# NeverSummer SL stance offset / setback?



## dasob85 (Dec 28, 2010)

I actually emailed them about this. Unfortunately, I was still slightly confused. but here is what they said:

Basically, If you were to have your front binding mounted all the way toward the tip of the board, the back binding would need to be moved up one hole set from the bottom of the board to have a twin set-up. If you had your bindings set down 1 hole set on the tip, then you would have to move the back binding up two hole patterns in the back, etc. I hope this helps!

I used the second and fourth holes from the head of the board on the front foot, and the 3rd and 5th holes counting from the head on the back foot. Hopefully that all makes sense.


----------



## Tom W (Oct 21, 2010)

I seem to have the same dilemma trying to set up bindings on my new SL.

There is no reference point or default holes.
Setback apparently should be only around 0.5 to 0.75".
But for me it is more than 1.5" now.

Counting from the middle of the board I used the 2nd and 4th screw hole in the front binding.
And the same - 2nd and 4th from the middle on the back binding.
Distance is nice 21". But the setback seems 1.5" so too big?

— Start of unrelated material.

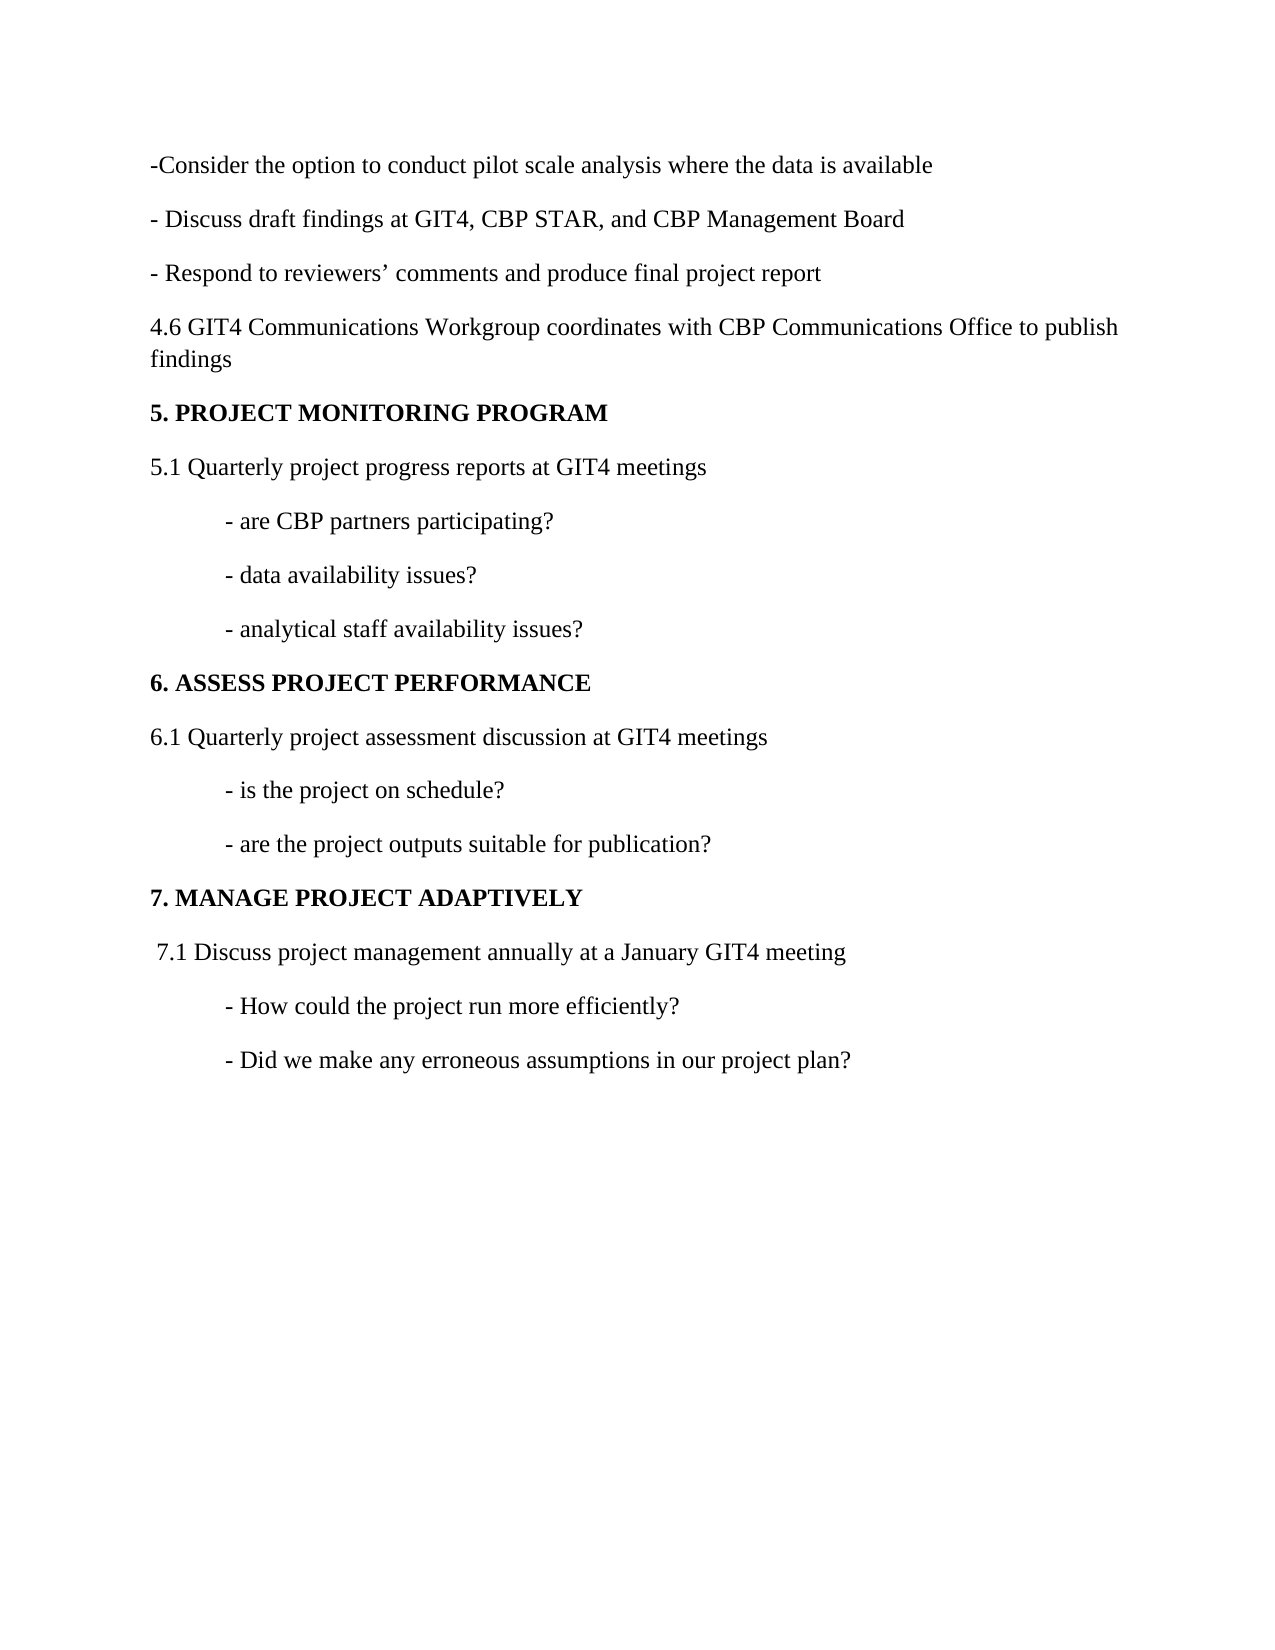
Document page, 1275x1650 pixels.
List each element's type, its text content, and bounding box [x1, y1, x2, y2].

Refer to above posts shall I move back binding up to the front by one hole.
Seems like it but again it makes little sense and I am supposed to carry a measuring tape to work out the correct holes?

Maybe I am being stupid but never had this problem before as there were default holes marked as reference.

Help please


----------



## ETM (Aug 11, 2009)

Cut piece of paper to your stance width and move it up and down until you get the measurements you want at each end. Mark the centres and then put your binding discs on, work out which holes on the board and the discs give you the correct setback which I believe is 1/2".


----------



## Kapn.K (Jan 8, 2009)

Measure the distance from the front-most holes to the tip. Measure the distance from the most rearward holes to the tail. The second measurement is less. "IF" you want them the same, you'll have to move the back binding up one set of holes. In other words, they set back the whole set of mounting holes. This helps in powder. I've got a legacy and I think it's the mid-wide version of the sl. I have my rear binding up a set so it feels the same when riding switch. If you aren't ever going switch, I wouldn't worry about it.


----------